自宅用wifiルーターの失敗しない選び方・比較

自宅でwifi(無線LAN)を利用するため、wifiルーターを購入しようと思っても、機種が多すぎて何を基準に選んだら良いか判断に困っていませんか?
価格も3万円台のものから、安いものは3000円台など選択の幅も広いため、用途によって賢く選ぶことが必要です。
そこで新しくwifiルーターを選ぶ際のポイントを解説します。

選び方3つのポイント

まず機種選びで見るべきポイントは以下3つ。

①規格

②アンテナ数

③価格

規格やアンテナ数で通信速度が決まったり、価格によってwifiルーターの性能や付加機能が異なるので、目的や用途にあわせて違いをしっかり理解しましょう。

それでは具体的に解説していきます。

①規格について

wifiは、周波数や帯域の違いから「11n」「11a」「11g」「「11ac」などの規格が利用されています。
現在市場に出回っているwifiルーター規格の主力は、「11ac」規格に対応しています。
11●●とは、通信速度(無線LAN規格のスピード)のことで、11acが現在最新の規格になります。

以下右に行くほど通信速度も早く最新の規格です。
11<11b<11a<11 a<11n<11ac

なお、11acは規格上の最大速度は6.9ギガですが、家庭用のwifiルーターでそこまでの速度を出せる製品はなく、wifiルーターの最大速度は1.73ギガになります。
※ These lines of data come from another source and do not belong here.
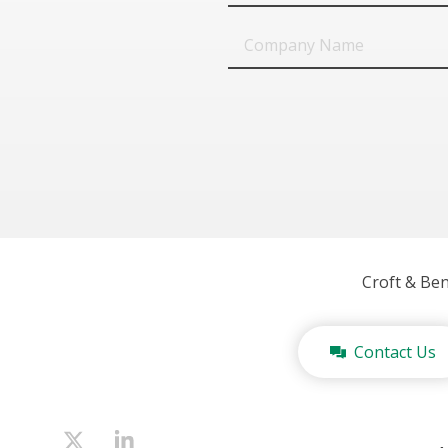
Company
Name
Croft & Be
Contact Us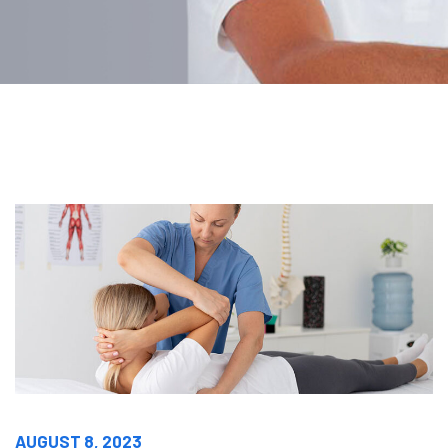
AUGUST 8, 2023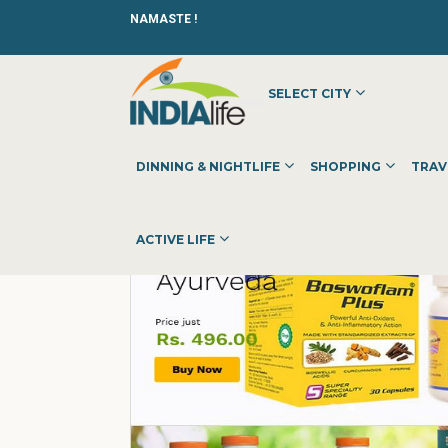
NAMASTE !
SELECT CITY
HOME
»
»
OTHER
»
HERBAL MART
DINNING & NIGHTLIFE
SHOPPING
TRAV
ACTIVE LIFE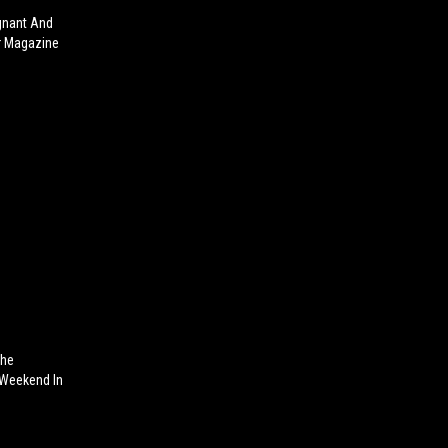
gnant And
er Magazine
The
r Weekend In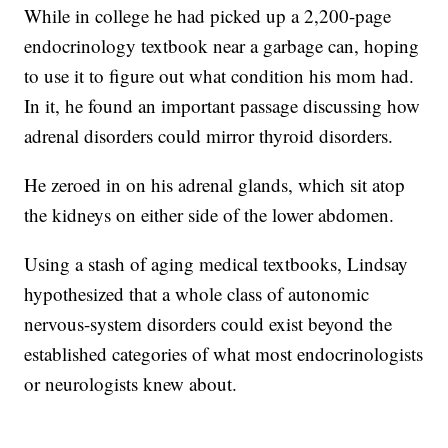
While in college he had picked up a 2,200-page
endocrinology textbook near a garbage can, hoping
to use it to figure out what condition his mom had.
In it, he found an important passage discussing how
adrenal disorders could mirror thyroid disorders.
He zeroed in on his adrenal glands, which sit atop
the kidneys on either side of the lower abdomen.
Using a stash of aging medical textbooks, Lindsay
hypothesized that a whole class of autonomic
nervous-system disorders could exist beyond the
established categories of what most endocrinologists
or neurologists knew about.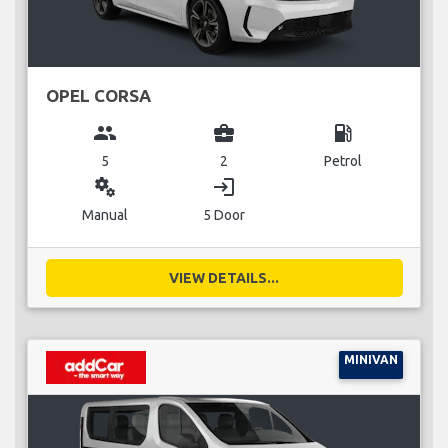
OPEL CORSA
group
business_center
local_gas_station
5
2
Petrol
miscellaneous_services
login
Manual
5 Door
VIEW DETAILS...
MINIVAN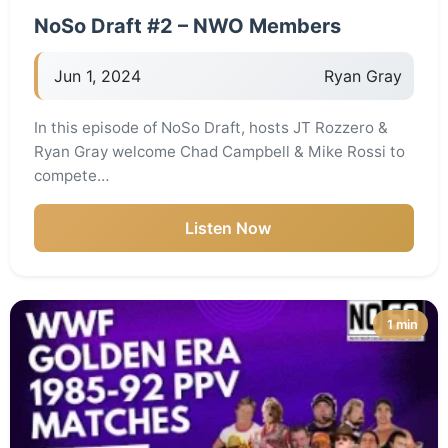
NoSo Draft #2 – NWO Members
Jun 1, 2024
Ryan Gray
In this episode of NoSo Draft, hosts JT Rozzero &
Ryan Gray welcome Chad Campbell & Mike Rossi to
compete…
Listen Now
1 min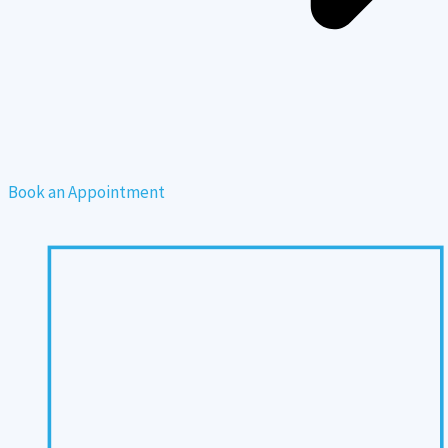
Book an Appointment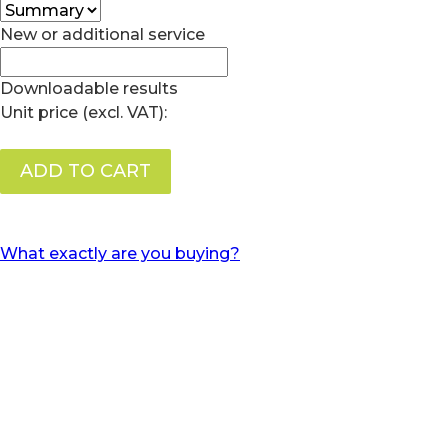
New or additional service
Downloadable results
Unit price (excl. VAT):
ADD TO CART
What exactly are you buying?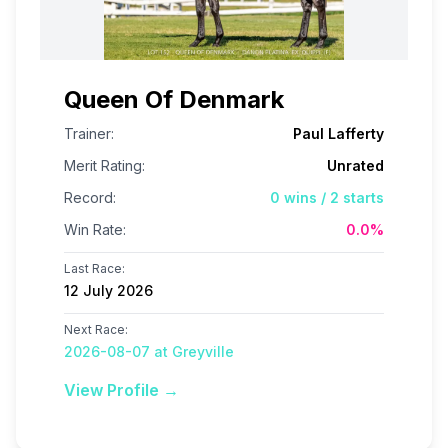
Queen Of Denmark
Trainer:
Paul Lafferty
Merit Rating:
Unrated
Record:
0
wins /
2
starts
Win Rate:
0.0
%
Last Race:
12 July 2026
Next Race:
2026-08-07 at Greyville
View Profile →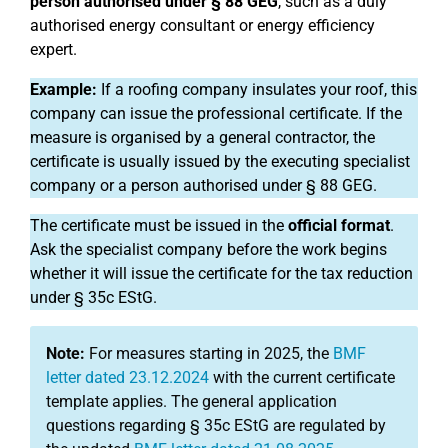
person authorised under § 88 GEG
, such as a duly
authorised energy consultant or energy efficiency
expert.
Example:
If a roofing company insulates your roof, this
company can issue the professional certificate. If the
measure is organised by a general contractor, the
certificate is usually issued by the executing specialist
company or a person authorised under § 88 GEG.
The certificate must be issued in the
official format
.
Ask the specialist company before the work begins
whether it will issue the certificate for the tax reduction
under § 35c EStG.
Note:
For measures starting in 2025, the
BMF
letter dated 23.12.2024
with the current certificate
template applies. The general application
questions regarding § 35c EStG are regulated by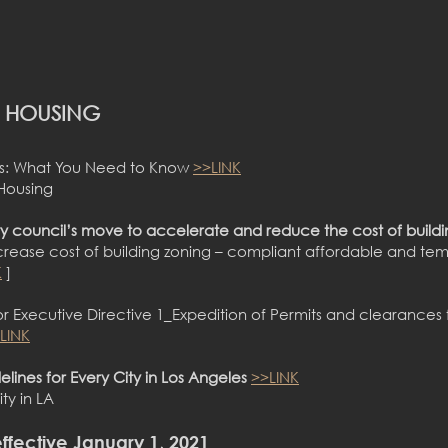
A HOUSING
aws: What You Need to Know
>>LINK
 Housing
y council’s move to accelerate and reduce the cost of buildi
rease cost of building zoning – compliant affordable and tem
K
]
r Executive Directive 1_Expedition of Permits and clearances 
LINK
lines for Every City in Los Angeles
>>LINK
ty in LA
ff
ective January 1, 2021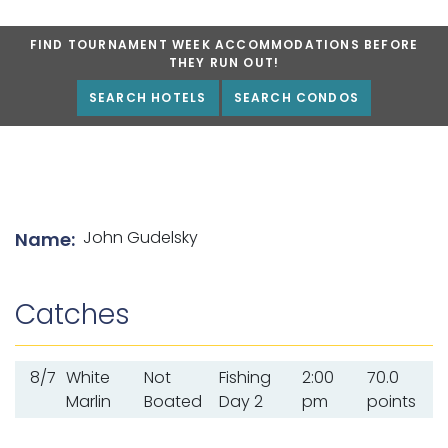
FIND TOURNAMENT WEEK ACCOMMODATIONS BEFORE
THEY RUN OUT!
SEARCH HOTELS
SEARCH CONDOS
List of angler details
John Gudelsky
Name:
Catches
8/7
White
Not
Fishing
2:00
70.0
Marlin
Boated
Day 2
pm
points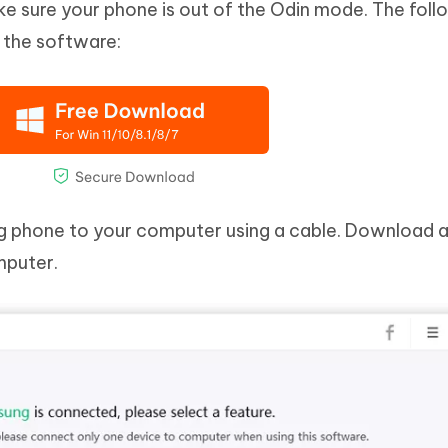
ke sure your phone is out of the Odin mode. The foll
 the software:
phone to your computer using a cable. Download 
mputer.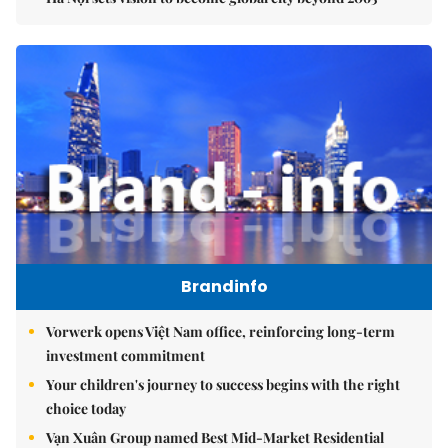
Brandinfo
Vorwerk opens Việt Nam office, reinforcing long-term
investment commitment
Your children's journey to success begins with the right
choice today
Vạn Xuân Group named Best Mid-Market Residential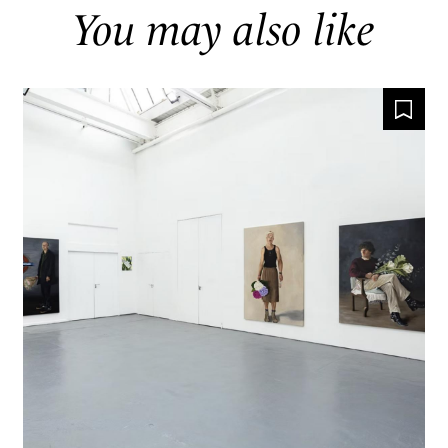
You may also like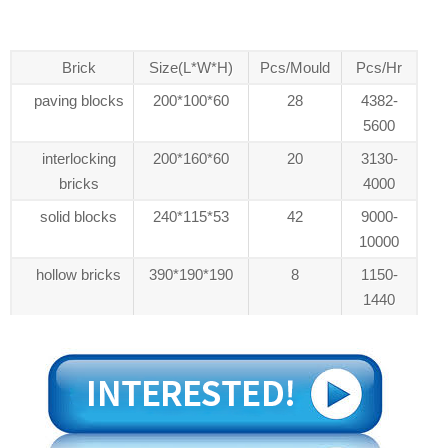
Brick
Size(L*W*H)
Pcs/Mould
Pcs/Hr
paving blocks
200*100*60
28
4382-
5600
interlocking
200*160*60
20
3130-
bricks
4000
solid blocks
240*115*53
42
9000-
10000
hollow bricks
390*190*190
8
1150-
1440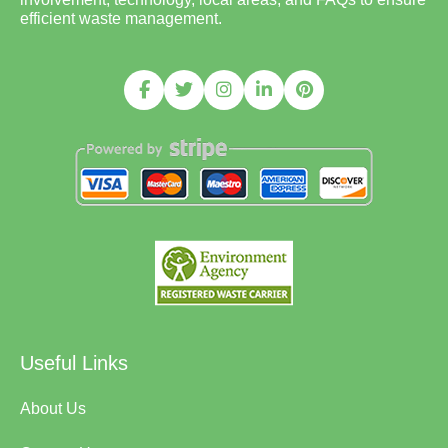
efficient waste management.
Useful Links
About Us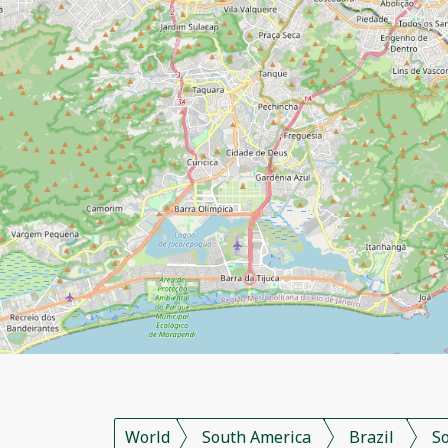
World
South America
Brazil
S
また、wifiで使用される電波の周波数帯は、それぞれの規格によって「2.4GHz帯」「5GHz帯」と異なり、特長や通信速度も異なります。

【周波数について】
11acは5GHz帯で、旧規格は2.4GHz帯です。

【5GHz帯】
特徴・・・無線LAN以外では使用されることが少なく電波干渉に強い。壁などの障害物に弱い。
対応規格・・・11a 、11n、11ac
【2.4GHz帯】
特徴・・・電子レンジやコードレス電話、Bluetooth、無線のマウス・キーボード、などでも使用されているため、電波同士がぶつかり電波干渉が起きやすい。通信が切れるなど不安定になりやすい。障害物には強い。
対応規格・・・11b 、11g、11n

ここ1年以内に発売されているPCやタブレット、スマホのほとんどが11acに対応しています。
また、スマホやPCが11bなどの旧規格2.4GHz帯の場合は、周波数が異なる場合がありますが、11acのwifiルーターは、両方の電波を扱えます。
11acは壁などの障害物に弱いというデメリットもありますが、同じ価格帯のwifiルーターであれば、11ac規格のものを選ぶのが良さそうです。

②アンテナ数について

アンテナが多いほど、最大通信速度が速いと言われ、トータルの通信速度はアンテナの本数に比例します。
11n時代から使われるようになった技術として、複数のアンテナで電波を送受信することで通信速度を高速化する「MAIMO(マイモ)」という技術も登場しています。
MIMOは複数のアンテナから並列にデータを送信することで通信速度が向上しています。

③価格について

高いほど高性能で付加機能も充実しています。
例えば、無線の安定性を保つための「ビームフォーミング」という機能があります。
スマホなど、家のなかで移動して使う端末の場合は、障害物や電波障害など電波を妨げられることがあります。
「ビームフォーミング」は、wifiルーターがスマホなどの場所を把握して、その場所で強くなるような電波を送信し安定的に電波を届けます。
スマホを利用することが多い場合は、「ビームフォーミング」搭載されている機器だとストレスなく利用できそうです。
また、MU-MIMO(マルチユーザーマイモ)は、ビームフォーミングを組み合わせて、スマホなどの接続台数が増えた際の速度が落ちないようにする技術です。

高性能になるほど最新の機能も付加され利便性が高くなります。

注意点

ビームフォーミングやMU-MIMOはを使うには、wifiルーターとスマホやPC機器にの両方が対応している必要があり、どちらか一方だけが対応されているだけでは使えません。
ビームフォーミングは2014年以降に大手キャリアから発売されたスマホであれば、ほとんどの製品が対応していますが、MU-MIMOはまだ対応機種が少ないようです。

まとめ

wifiルーターの選ぶときに、せっかくであれば高性能のwifiルーターを選びたくなりますが、格安SIMスマホや古いPCをお使いの場合は、せっかく高性能wifiルーターを買っても、その機能を生かすことができません。
自宅の使用環境と照らし合わせて、wifiルーターを選んでください。